Precise Lung Cancer Prediction using ResNet – 50 Deep Neural Network Architecture

Abstract

The fact that lung cancer continues to be the leading cause of cancer-related death around the world emphasizes how important it is to improve diagnostic methods. Using computed tomography (CT) images and deep learning techniques, the goal of this study is to improve the classification of lung cancer. EfficientNetB1 and Inception V3 are two well-known convolutional neural network (CNN) architectures that we compare the performance of our modified ResNet50 architecture against in order to determine how well it performs in the classification of lung nodules. Analyzing the effects of various preprocessing and hyperparameter optimization methods on model performance is one of our research objectives. Another is to determine how well these models improve diagnostic accuracy. An extensive collection of CT images with annotated lung nodule classifications make up the utilized dataset. To ensure accurate model training and improve image quality, a rigorous preprocessing pipeline is used.
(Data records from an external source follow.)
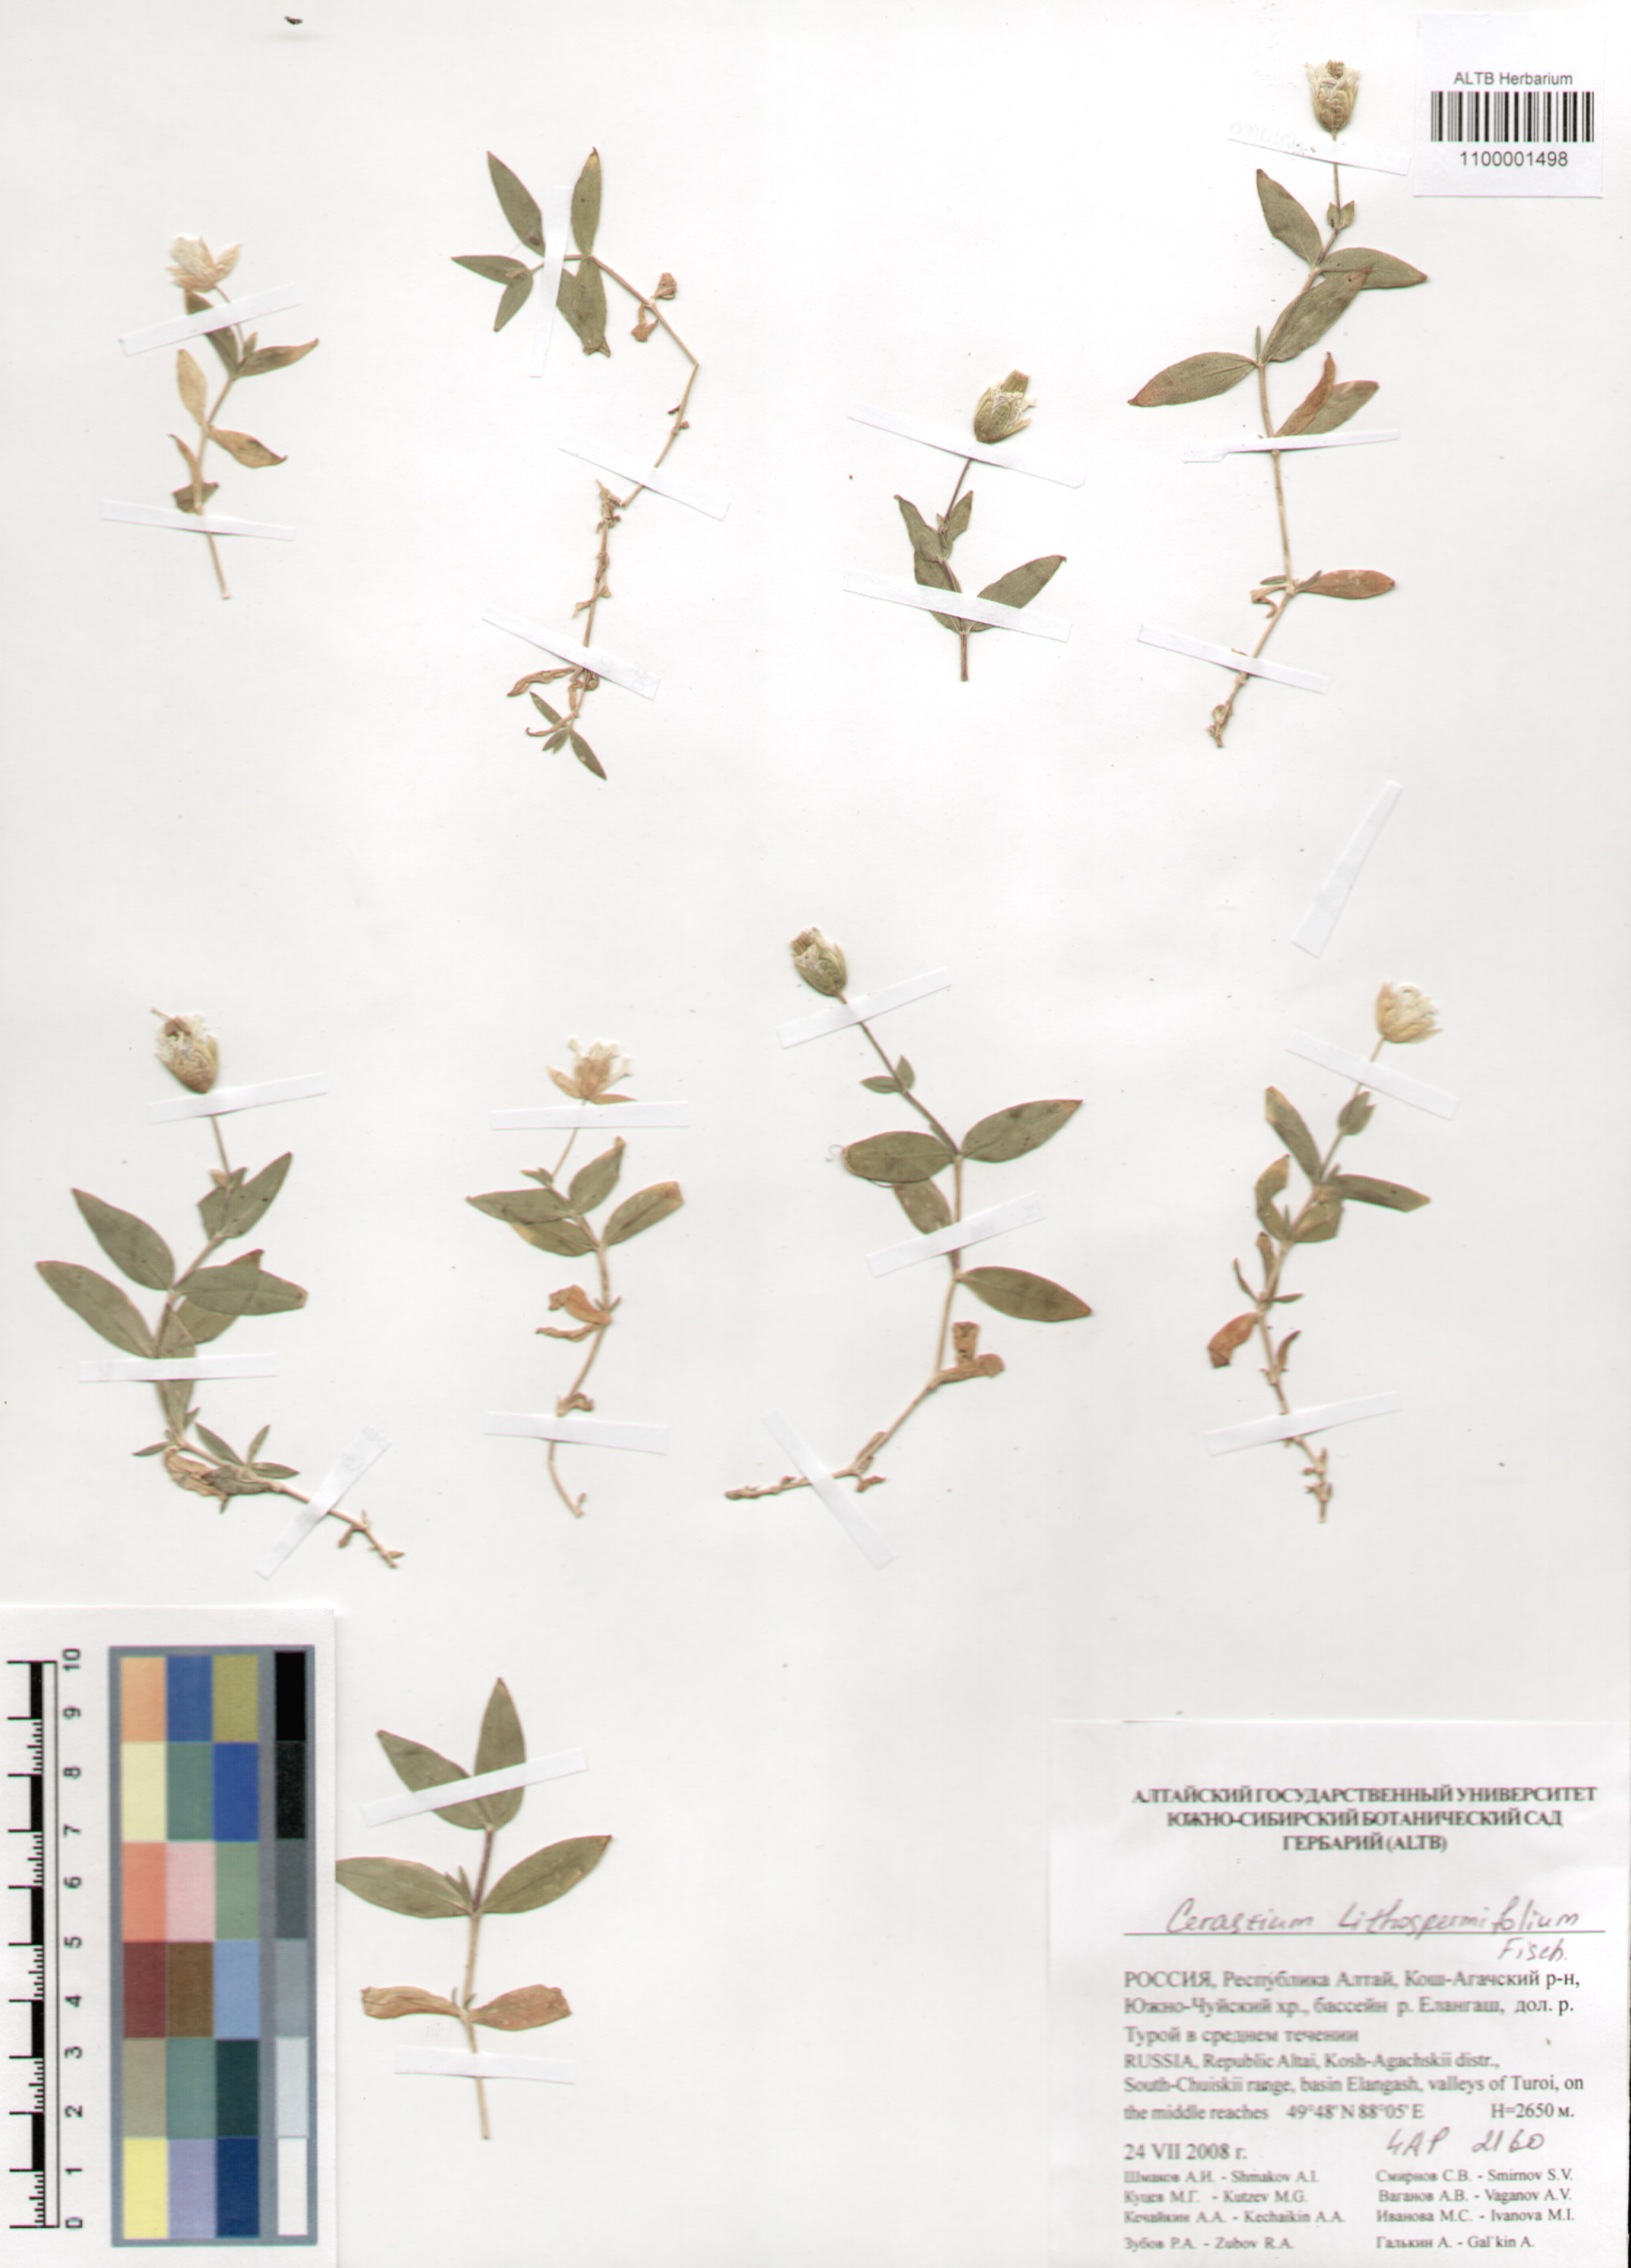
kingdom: Plantae
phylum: Tracheophyta
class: Magnoliopsida
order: Caryophyllales
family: Caryophyllaceae
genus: Cerastium
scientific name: Cerastium lithospermifolium
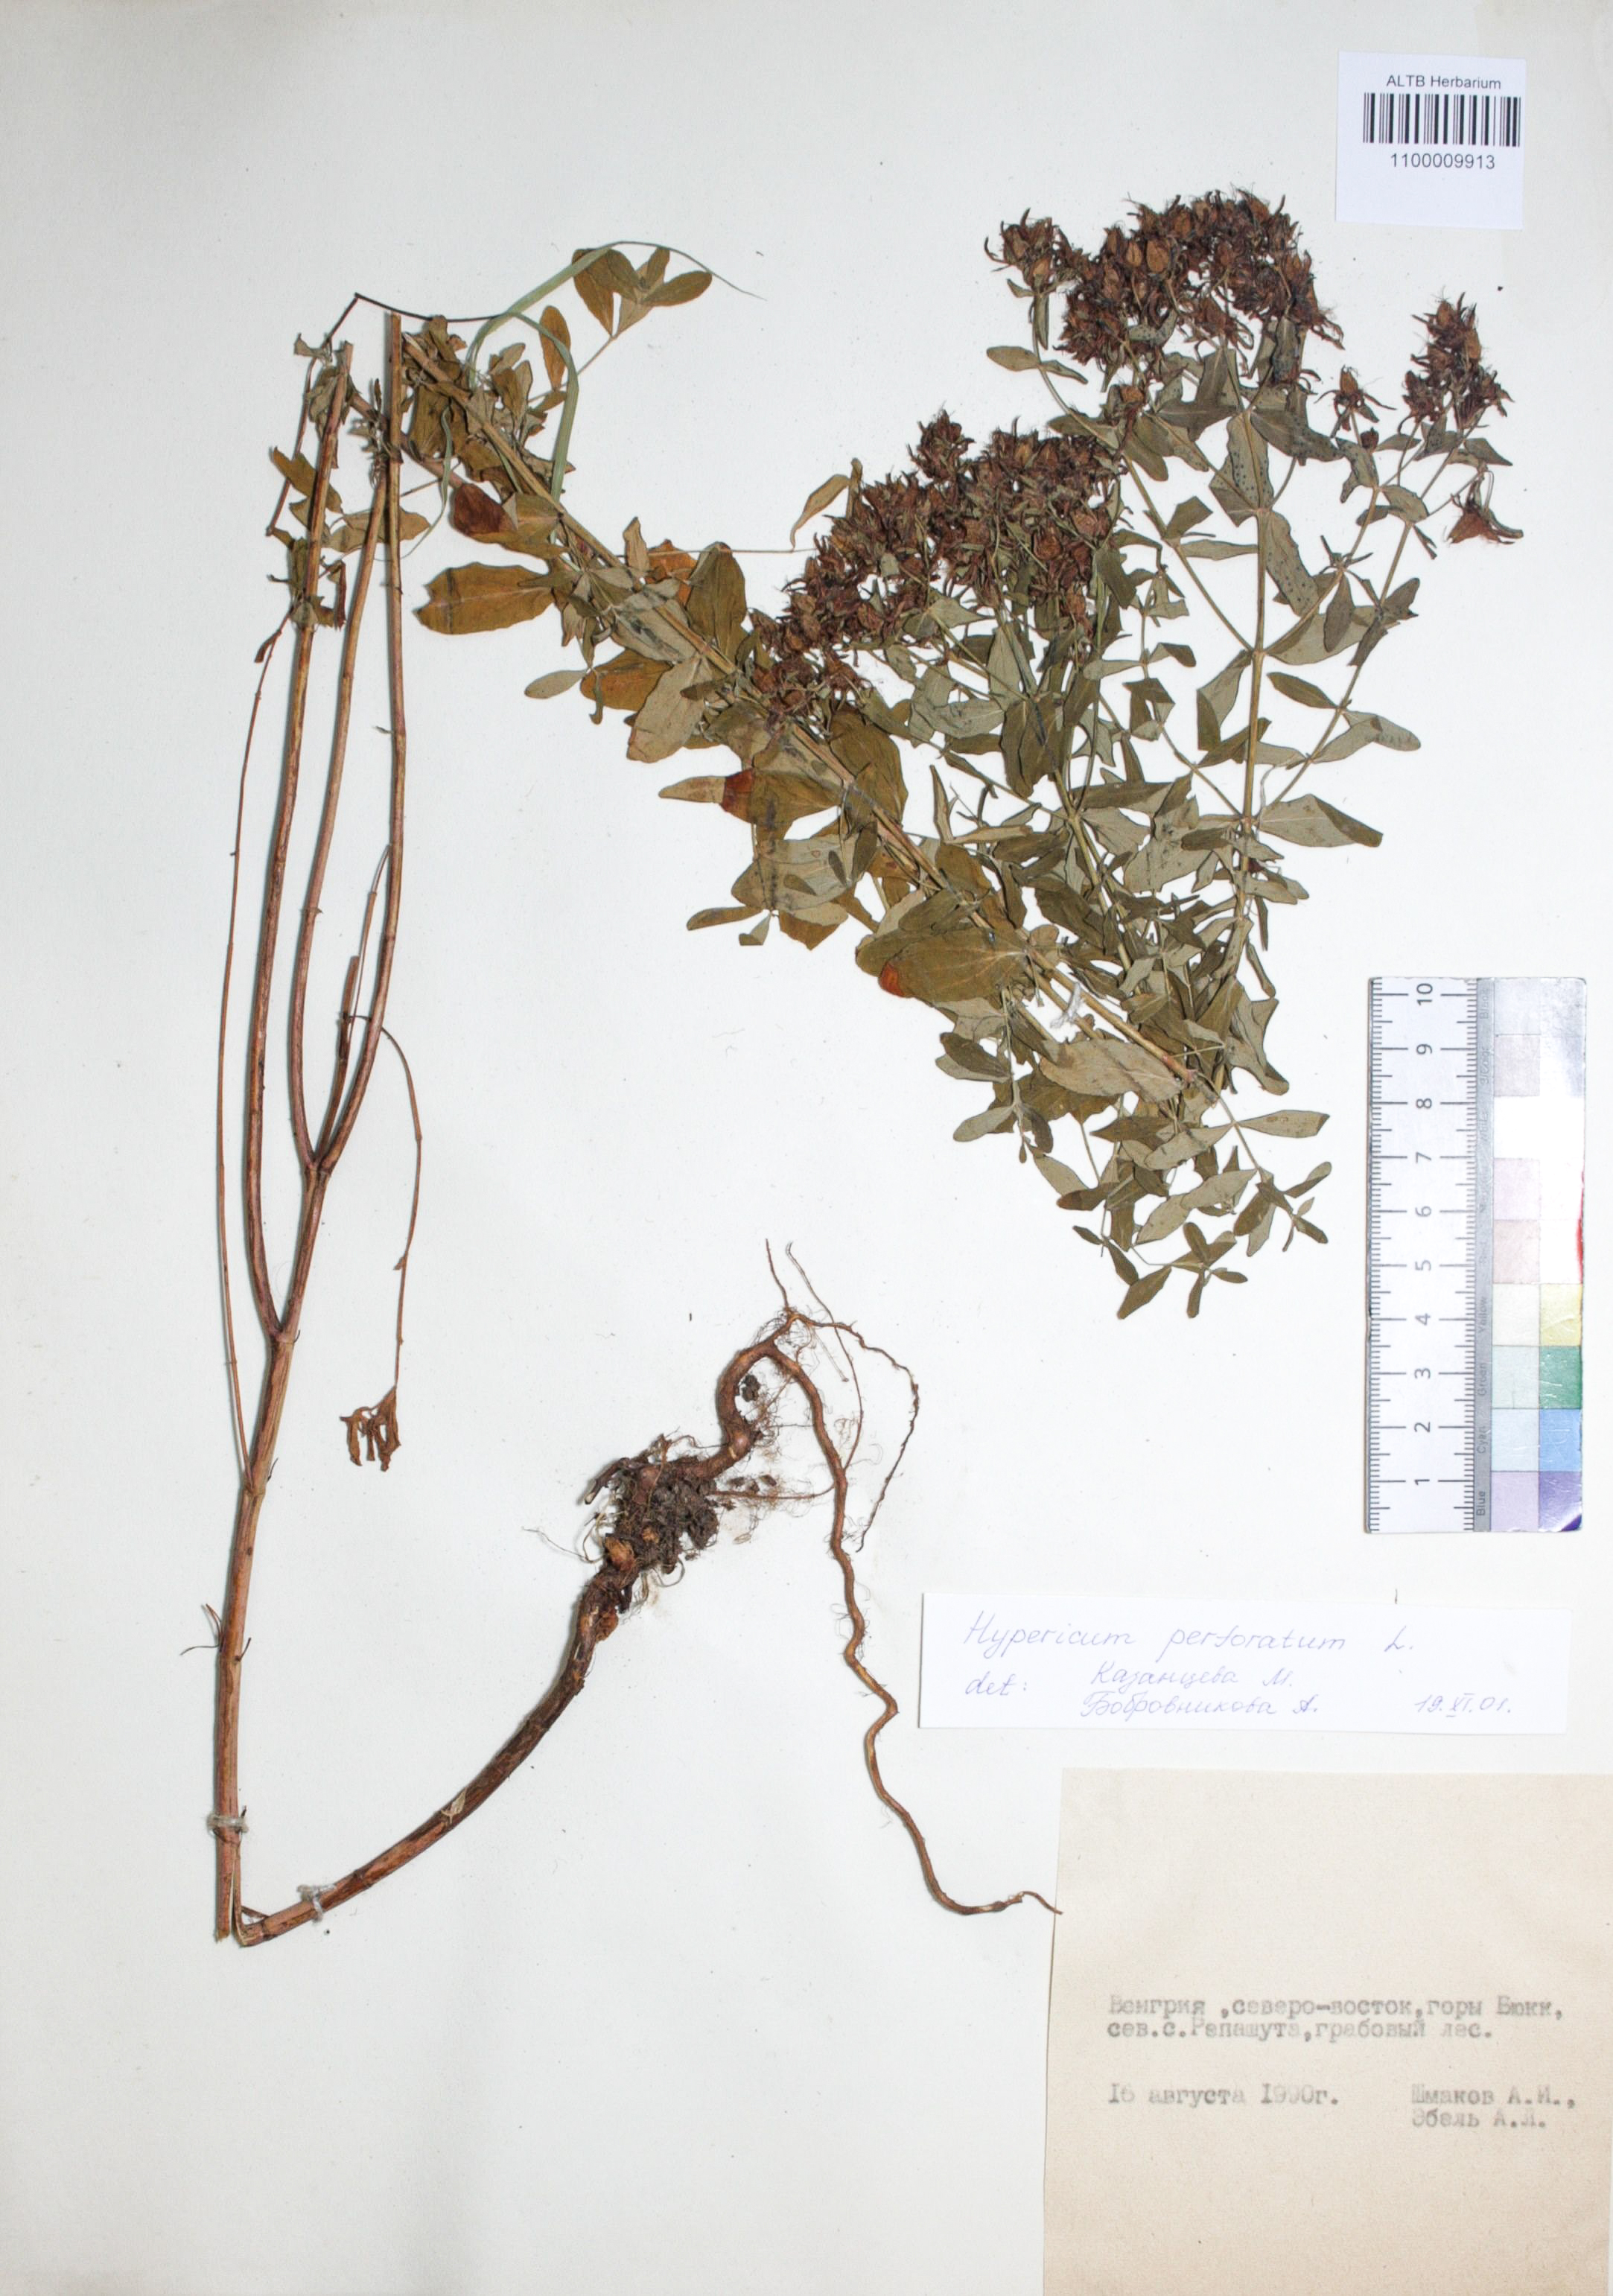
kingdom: Plantae
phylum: Tracheophyta
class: Magnoliopsida
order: Malpighiales
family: Hypericaceae
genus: Hypericum
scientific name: Hypericum perforatum
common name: Common st. johnswort
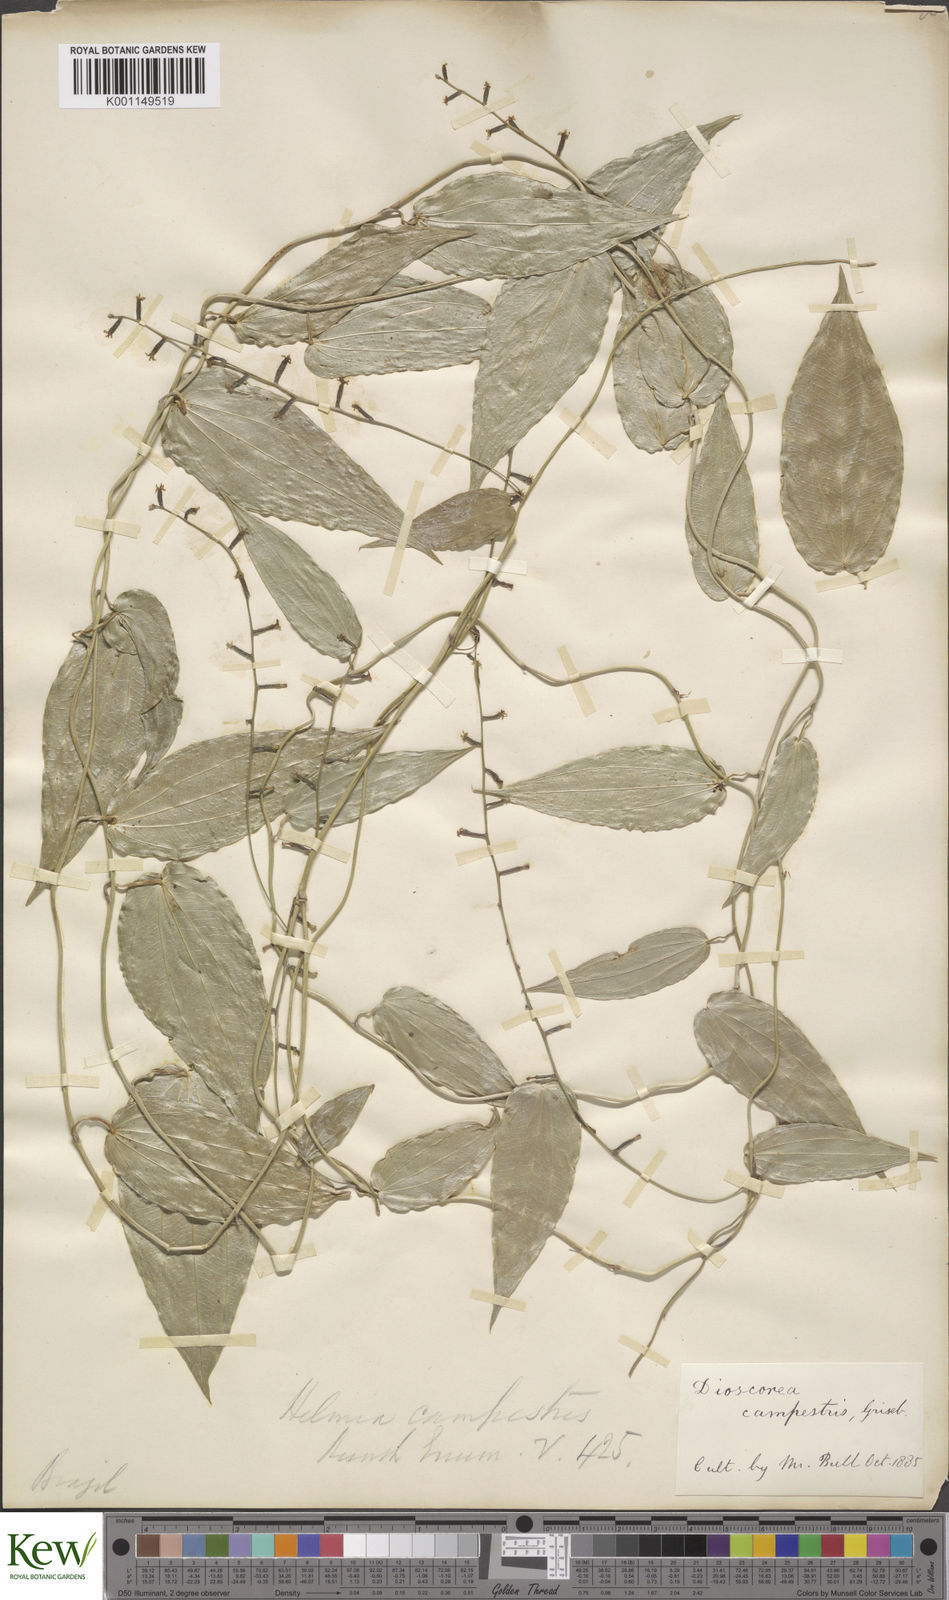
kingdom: Plantae
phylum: Tracheophyta
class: Liliopsida
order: Dioscoreales
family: Dioscoreaceae
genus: Dioscorea
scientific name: Dioscorea campestris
Using the Keras Sequential framework, the models are trained with optimal dropout rates and L2 regularization to prevent overfitting. Metrics like accuracy, loss, and confusion matrices are used to evaluate model performance. A comprehensive evaluation of the model's sensitivity and specificity across various thresholds is also provided by means of the Free-Response Receiver Operating Characteristic (FROC) curve and Area Under the Curve (AUC) values. The adjusted ResNet50 model showed prevalent order exactness, accomplishing a precision of 98.1% and an AUC of 0.97, in this way beating different models in the review. EfficientNetB1 had an accuracy of 96.4 percent and an AUC of 0.94, while Inception V3 had an accuracy of 95.8 percent and an AUC of 0.93, as a comparison. Based on these findings, it appears that the accuracy of lung cancer detection from CT images can be significantly improved by combining specialized preprocessing and training methods with advanced CNN architectures. With potential implications for clinical practice and future research directions, this study offers a promising strategy for increasing lung cancer diagnostic accuracy.